5. The OTS' Ignorance As To When A Final Rule Will Be Issued Demonstrates That The Rule Is Not Limited In Time.

 This Circuit has recognized that temporal limitations of an interim rule are a significant factor in analyzing a rule promulgated under the "good cause" exception. Mid-Tex Elec. Co-op., Inc. v. F.E.R.C., 262 U.S. App. D.C. 61, 822 F.2d 1123 at 1132 (D.C. Cir. 1987). In Mid-Tex the court found that the agency's submission of a timetable regarding action on a final rule demonstrated the temporariness of the litigated rule and was, thus, one factor suggesting that the agency had met the good cause exception in the case. See Mid-Tex, 822 F.2d at 1132, 1132 n. 43.

 In contrast, the OTS has not made a similar showing here. The OTS has indicated that the Director will make a decision as to the contents of the final rule by the end of September. (Def.'s Mot. to Dismiss or for Summ.
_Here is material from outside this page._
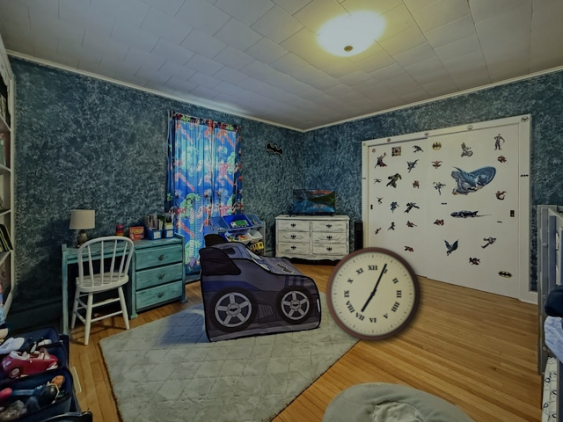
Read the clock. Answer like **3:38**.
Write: **7:04**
J. at 7, 26.) However, the OTS admits that it intends to have the Office of Management and Budget and Treasury Departments review the rule as well. Id. As a result, even the OTS does not know when a final rule will likely be promulgated. Based on the foregoing, the Court finds that the OTS has not shown that the rule is limited in time.
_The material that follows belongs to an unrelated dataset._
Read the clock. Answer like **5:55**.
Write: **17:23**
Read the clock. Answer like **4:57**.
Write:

 C. Even The Combined Weight Of The Factors Cited By The OTS Do Not Justify The By-passing Of Notice And Comment Procedures.

 As a fall-back, the OTS asserts that even if the Court decides that none of the factors standing alone constitute "good cause," the standard has been met because of the combined weight of the factors cited by the OTS. (Def.'s Mot. to Dismiss or for Summ. J. at 26.) The OTS relies on the Mid-Tex court's finding that the combined effect of the factors may satisfy the "good cause" standard. Mid-Tex, 822 F.2d at 1132-33.

 This argument by the OTS is also merit-less. As the Court has indicated previously in this Opinion, the factors cited by the OTS are essentially groundless. Therefore, even considering all the factors together, the Court holds that the OTS has failed to meet the "good cause" standard.


 According to the Declaratory Judgement Act, this Court has the authority to "declare the rights and other legal relations of any interested party seeking such declaration, whether or not further relief is or could be sought." 28 U.S.C. § 2201. The OTS claims that injunctive and declaratory relief are not proper because TDA is really only challenging specific conversion plans that, as of yet, have not adversely affected their members.

 As indicated previously in this Opinion, the Court finds that TDA's challenge is to the rule-making procedure, not a specific conversion plan, and that the OTS did not have "good cause" to by-pass notice and comment procedures. Therefore, this Court has the power to grant relief to the Plaintiff.


 For all the reason previously stated, the Plaintiff's Motion for Summary Judgement shall be granted. Therefore, the Court hereby declares the provision of the Interim Final Rule regarding a local depositor preference void and enjoins the Office of Thrift Supervision from proceeding with mutual-to-stock conversions until such time as a new rule is finalized in accordance with the notice and comment procedures of the APA. The Court shall enter an Order of even date herewith in accordance with this Opinion.



 September 29, 1994


 Upon careful consideration of the parties' Memoranda, all the papers filed in this case, and the applicable law, and for the reasons articulated in the Opinion of the Court of even date herewith, it is, by the Court, this 29 day of September, 1994,

 ORDERED that the Plaintiff's Motion for Summary Judgement shall be GRANTED; and it is

 FURTHER ORDERED that the Office of Thrift Supervision shall be enjoined from proceeding with conversions of mutual savings associations that require the application of the "local" depositor preference, until such time as a new rule is finalized in accordance with the notice and comment procedures of the Administrative Procedure Act.